TEXT SEGMENT: Begin
With the benefits of the different tax provisions accruing to taxpayers in different parts of the
income distribution, decisions regarding the Bush tax cut provisions will affect income inequality.
In a recent article, Hungerford examined the impacts of various tax provisions (including selected
provisions of the Bush tax cuts) on income inequality.14 The results show that the reduction in the
tax rates increased income inequality, as did the reduction in the capital gains and dividends tax
rate and the repeal of PEP and Pease. Both the child tax credit and earned income tax credit
(EITC) reduce income inequality.
TEXT SEGMENT: End
DATA FOR ANALYSIS: Begin
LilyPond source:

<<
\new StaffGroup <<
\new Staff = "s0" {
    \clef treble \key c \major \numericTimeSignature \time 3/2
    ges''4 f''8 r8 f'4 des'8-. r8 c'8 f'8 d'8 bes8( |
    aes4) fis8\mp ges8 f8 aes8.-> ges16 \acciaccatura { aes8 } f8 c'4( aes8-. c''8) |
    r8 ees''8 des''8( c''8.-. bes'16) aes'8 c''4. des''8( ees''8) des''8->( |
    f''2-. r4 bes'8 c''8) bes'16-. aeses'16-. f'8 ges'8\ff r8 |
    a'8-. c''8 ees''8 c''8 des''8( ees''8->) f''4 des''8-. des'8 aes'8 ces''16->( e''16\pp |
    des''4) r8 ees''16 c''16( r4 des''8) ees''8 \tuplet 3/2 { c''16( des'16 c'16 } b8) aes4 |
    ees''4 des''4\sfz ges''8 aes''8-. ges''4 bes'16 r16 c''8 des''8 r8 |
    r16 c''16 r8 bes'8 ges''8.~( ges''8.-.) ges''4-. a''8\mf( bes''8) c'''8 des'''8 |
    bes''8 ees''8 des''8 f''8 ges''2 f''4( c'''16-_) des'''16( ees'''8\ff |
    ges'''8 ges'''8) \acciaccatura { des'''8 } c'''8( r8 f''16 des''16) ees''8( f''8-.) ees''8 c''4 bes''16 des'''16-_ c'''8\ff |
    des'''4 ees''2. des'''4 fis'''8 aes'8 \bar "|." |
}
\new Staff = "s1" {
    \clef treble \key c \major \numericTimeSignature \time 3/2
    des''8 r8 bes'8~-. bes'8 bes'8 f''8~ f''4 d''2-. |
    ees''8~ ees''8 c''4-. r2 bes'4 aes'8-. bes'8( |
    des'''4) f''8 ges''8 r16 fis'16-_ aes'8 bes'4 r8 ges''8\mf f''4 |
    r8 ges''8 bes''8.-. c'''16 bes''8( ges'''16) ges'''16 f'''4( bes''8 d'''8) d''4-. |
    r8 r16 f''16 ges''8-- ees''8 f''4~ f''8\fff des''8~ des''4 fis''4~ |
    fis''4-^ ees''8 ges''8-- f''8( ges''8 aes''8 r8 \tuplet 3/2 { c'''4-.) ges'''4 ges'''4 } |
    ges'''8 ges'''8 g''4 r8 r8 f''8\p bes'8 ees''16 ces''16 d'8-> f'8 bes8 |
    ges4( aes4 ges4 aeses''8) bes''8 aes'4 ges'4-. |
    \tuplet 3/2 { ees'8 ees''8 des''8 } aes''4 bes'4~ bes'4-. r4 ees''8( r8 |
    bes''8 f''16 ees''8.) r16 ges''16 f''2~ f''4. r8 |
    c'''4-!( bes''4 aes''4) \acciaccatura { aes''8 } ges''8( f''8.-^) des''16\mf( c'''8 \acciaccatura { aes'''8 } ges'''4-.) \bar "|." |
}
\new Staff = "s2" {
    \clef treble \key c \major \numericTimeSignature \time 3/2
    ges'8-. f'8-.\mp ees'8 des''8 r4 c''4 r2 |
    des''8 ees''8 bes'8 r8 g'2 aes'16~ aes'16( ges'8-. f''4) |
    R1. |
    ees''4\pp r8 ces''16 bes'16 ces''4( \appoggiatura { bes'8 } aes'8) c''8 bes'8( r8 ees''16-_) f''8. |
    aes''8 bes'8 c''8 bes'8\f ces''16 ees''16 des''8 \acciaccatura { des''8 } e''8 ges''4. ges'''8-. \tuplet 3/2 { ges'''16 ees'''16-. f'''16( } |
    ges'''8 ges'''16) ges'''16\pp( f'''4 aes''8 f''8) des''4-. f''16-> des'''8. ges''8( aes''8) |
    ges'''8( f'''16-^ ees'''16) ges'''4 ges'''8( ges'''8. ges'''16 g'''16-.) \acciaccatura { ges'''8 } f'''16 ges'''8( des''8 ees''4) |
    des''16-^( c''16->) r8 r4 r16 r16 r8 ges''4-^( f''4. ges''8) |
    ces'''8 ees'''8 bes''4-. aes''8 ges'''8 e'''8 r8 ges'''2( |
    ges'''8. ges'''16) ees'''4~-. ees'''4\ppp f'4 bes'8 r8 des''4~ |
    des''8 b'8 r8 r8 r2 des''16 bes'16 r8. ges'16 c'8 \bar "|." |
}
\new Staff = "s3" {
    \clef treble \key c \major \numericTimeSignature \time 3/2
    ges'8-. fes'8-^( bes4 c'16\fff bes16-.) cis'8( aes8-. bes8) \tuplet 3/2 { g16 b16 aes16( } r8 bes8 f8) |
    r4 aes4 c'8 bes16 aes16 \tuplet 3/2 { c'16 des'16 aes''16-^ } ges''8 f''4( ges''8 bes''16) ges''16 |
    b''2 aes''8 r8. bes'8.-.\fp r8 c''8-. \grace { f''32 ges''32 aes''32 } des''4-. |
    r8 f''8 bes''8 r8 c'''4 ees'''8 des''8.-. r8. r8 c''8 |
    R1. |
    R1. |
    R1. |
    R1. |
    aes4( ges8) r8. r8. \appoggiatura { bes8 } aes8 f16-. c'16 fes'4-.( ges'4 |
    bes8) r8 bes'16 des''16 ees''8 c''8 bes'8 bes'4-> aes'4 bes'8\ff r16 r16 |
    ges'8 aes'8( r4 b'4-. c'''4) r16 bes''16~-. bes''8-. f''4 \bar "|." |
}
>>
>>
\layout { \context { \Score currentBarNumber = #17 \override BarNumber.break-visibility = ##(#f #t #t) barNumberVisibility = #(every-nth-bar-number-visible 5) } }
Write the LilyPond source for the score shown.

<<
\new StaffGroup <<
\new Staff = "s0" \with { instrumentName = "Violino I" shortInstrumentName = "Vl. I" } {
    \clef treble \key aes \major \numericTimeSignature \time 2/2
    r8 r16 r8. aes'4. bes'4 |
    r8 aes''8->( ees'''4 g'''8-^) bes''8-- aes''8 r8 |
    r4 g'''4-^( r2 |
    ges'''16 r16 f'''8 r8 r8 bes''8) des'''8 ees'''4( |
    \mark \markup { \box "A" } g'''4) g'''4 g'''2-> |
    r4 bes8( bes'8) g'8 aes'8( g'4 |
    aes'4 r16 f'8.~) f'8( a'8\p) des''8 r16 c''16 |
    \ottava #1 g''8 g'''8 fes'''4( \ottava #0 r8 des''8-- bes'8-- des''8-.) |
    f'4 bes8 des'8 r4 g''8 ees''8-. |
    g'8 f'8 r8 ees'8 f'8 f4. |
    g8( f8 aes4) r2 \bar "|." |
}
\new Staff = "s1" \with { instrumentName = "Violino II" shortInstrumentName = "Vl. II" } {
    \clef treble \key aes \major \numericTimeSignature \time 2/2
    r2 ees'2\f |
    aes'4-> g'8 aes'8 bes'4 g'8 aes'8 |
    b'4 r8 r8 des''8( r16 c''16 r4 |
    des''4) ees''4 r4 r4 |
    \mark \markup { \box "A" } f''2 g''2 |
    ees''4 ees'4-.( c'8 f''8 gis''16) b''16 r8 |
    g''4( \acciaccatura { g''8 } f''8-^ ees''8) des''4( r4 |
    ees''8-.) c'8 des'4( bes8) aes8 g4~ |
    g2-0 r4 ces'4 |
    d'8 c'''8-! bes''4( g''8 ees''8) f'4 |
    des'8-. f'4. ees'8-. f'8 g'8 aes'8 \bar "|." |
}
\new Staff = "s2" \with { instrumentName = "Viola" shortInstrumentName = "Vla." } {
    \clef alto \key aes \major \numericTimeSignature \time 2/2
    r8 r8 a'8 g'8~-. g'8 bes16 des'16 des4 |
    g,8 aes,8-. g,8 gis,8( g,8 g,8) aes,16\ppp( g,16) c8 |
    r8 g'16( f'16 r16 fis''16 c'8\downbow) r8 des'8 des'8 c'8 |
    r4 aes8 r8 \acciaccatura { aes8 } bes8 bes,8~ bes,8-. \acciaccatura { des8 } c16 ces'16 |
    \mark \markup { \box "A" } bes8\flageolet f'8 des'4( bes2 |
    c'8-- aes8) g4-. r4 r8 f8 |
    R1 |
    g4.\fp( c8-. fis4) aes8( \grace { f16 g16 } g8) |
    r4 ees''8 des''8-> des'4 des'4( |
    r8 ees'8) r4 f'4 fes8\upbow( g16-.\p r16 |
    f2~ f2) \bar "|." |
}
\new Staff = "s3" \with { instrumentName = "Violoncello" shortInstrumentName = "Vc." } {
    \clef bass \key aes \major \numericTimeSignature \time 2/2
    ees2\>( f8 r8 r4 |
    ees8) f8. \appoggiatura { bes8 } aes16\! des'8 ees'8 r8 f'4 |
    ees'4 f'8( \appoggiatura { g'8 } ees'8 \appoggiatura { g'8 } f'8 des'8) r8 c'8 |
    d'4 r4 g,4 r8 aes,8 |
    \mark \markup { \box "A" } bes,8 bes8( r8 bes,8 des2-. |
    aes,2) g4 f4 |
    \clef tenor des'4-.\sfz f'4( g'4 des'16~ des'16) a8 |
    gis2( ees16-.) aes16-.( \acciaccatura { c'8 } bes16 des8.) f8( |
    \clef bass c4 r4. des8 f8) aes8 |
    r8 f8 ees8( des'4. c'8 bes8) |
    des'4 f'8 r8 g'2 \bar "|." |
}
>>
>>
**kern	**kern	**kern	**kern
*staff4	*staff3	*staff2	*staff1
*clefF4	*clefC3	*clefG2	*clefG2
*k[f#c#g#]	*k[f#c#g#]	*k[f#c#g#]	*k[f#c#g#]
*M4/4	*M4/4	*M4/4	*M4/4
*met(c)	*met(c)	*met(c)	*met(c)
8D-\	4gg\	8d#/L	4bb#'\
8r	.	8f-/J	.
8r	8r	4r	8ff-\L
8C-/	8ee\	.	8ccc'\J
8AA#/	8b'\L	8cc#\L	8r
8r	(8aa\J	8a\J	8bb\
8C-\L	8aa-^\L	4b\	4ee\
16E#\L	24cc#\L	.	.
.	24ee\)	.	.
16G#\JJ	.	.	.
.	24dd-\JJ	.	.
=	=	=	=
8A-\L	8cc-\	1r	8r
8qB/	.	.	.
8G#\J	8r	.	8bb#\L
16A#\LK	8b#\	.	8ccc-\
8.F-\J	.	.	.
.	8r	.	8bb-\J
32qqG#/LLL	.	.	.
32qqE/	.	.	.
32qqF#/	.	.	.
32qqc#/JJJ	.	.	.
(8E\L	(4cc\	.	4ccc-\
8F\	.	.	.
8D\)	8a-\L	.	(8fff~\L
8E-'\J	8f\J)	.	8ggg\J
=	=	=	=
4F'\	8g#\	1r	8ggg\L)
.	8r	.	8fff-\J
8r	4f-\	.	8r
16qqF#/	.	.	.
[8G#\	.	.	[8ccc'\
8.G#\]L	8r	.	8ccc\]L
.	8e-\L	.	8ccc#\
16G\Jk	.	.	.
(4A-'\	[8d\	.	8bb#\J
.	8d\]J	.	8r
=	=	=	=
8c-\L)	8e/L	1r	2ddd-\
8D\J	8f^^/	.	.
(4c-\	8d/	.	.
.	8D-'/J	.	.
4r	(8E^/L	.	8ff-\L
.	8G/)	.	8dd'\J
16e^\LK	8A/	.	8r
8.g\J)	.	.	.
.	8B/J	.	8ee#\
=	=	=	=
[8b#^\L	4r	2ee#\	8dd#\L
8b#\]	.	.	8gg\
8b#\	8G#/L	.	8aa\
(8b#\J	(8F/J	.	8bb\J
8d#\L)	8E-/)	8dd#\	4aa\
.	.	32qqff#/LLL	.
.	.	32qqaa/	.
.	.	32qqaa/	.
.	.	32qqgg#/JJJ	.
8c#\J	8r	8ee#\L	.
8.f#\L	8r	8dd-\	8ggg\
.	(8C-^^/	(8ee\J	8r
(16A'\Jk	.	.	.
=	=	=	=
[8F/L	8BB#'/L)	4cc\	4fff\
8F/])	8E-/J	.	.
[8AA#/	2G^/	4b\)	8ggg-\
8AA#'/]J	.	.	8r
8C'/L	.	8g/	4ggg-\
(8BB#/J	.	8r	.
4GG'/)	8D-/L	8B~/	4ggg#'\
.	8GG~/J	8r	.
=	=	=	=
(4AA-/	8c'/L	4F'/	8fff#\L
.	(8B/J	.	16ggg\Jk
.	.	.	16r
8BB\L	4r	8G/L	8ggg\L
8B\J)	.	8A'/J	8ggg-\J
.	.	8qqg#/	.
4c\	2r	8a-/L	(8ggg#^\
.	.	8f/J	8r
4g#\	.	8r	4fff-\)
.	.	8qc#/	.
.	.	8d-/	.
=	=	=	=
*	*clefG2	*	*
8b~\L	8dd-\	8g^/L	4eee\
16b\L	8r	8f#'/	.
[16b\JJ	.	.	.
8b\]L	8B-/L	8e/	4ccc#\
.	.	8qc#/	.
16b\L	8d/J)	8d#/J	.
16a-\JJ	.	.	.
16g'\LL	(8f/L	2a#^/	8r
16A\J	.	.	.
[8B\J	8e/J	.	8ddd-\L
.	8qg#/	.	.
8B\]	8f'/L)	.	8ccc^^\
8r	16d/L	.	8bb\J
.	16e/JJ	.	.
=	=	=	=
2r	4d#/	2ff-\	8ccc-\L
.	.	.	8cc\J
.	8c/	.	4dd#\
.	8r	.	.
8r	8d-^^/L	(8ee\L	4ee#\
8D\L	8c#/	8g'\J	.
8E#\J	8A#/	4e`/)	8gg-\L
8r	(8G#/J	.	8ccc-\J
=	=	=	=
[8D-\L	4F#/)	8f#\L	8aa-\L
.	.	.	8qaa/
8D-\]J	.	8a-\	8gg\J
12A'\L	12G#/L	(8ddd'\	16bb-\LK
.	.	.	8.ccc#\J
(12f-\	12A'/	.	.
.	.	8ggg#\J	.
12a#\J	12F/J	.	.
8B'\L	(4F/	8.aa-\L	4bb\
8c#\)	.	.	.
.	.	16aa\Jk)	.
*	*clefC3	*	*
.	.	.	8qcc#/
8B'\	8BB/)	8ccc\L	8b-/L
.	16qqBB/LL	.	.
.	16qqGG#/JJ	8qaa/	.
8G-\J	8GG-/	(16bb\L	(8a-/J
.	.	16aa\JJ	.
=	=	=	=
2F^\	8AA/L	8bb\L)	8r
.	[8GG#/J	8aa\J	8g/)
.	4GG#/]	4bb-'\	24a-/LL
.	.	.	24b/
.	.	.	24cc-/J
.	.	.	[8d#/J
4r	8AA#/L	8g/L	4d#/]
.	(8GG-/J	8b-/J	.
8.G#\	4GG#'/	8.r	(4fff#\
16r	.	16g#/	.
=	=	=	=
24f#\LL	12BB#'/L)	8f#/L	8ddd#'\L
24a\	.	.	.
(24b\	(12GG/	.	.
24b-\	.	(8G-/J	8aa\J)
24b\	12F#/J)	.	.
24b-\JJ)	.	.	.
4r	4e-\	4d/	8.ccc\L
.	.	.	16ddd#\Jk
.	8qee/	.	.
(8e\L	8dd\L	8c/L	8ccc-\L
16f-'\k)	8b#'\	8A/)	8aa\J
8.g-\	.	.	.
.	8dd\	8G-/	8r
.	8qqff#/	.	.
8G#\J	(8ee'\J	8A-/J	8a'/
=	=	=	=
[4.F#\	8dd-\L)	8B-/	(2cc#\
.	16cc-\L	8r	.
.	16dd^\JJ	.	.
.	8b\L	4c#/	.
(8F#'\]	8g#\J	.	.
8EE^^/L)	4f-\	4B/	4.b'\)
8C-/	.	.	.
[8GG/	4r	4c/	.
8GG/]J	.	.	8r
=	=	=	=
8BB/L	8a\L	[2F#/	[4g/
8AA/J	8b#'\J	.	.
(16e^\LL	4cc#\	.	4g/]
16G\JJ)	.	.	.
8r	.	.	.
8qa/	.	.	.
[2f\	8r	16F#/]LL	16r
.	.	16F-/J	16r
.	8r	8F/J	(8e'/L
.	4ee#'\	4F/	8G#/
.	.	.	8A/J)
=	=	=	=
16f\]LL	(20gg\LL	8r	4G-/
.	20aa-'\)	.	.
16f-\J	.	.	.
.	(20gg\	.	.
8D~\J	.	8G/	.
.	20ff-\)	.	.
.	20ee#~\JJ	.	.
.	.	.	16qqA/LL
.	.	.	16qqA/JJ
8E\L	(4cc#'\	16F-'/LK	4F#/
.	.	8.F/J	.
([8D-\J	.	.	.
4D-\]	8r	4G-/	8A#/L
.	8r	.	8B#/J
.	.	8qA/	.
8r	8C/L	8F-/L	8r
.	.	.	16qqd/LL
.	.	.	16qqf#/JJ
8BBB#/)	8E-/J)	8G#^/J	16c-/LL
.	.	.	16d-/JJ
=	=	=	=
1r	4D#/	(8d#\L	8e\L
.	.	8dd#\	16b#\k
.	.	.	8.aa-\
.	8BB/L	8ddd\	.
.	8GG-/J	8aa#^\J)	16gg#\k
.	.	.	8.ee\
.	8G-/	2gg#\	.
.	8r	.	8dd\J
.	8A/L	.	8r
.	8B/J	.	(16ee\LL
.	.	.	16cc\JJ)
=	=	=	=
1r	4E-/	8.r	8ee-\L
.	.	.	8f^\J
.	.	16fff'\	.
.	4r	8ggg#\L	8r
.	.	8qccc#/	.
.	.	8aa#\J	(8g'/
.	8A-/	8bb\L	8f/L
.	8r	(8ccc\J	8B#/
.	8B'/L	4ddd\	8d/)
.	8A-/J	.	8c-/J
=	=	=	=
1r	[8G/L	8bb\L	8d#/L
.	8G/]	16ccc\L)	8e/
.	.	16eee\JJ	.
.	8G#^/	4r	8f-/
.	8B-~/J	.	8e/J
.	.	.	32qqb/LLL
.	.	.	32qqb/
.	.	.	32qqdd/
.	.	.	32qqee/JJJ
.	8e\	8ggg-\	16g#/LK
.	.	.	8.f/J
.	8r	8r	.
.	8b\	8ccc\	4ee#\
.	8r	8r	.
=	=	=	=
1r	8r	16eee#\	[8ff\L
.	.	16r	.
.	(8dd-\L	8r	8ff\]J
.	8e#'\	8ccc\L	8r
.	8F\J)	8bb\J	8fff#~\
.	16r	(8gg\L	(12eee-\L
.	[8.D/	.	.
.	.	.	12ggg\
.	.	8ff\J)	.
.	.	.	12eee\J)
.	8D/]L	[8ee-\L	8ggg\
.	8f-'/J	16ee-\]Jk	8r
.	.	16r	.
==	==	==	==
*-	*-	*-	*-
DATA FOR ANALYSIS: End
Write out the full text on the Bush tax cuts and income inequality word for word. The items have no connection to the text on the Bush tax cuts and income inequality.

With the benefits of the different tax provisions accruing to taxpayers in different parts of the
income distribution, decisions regarding the Bush tax cut provisions will affect income inequality.
In a recent article, Hungerford examined the impacts of various tax provisions (including selected
provisions of the Bush tax cuts) on income inequality.14 The results show that the reduction in the
tax rates increased income inequality, as did the reduction in the capital gains and dividends tax
rate and the repeal of PEP and Pease. Both the child tax credit and earned income tax credit
(EITC) reduce income inequality.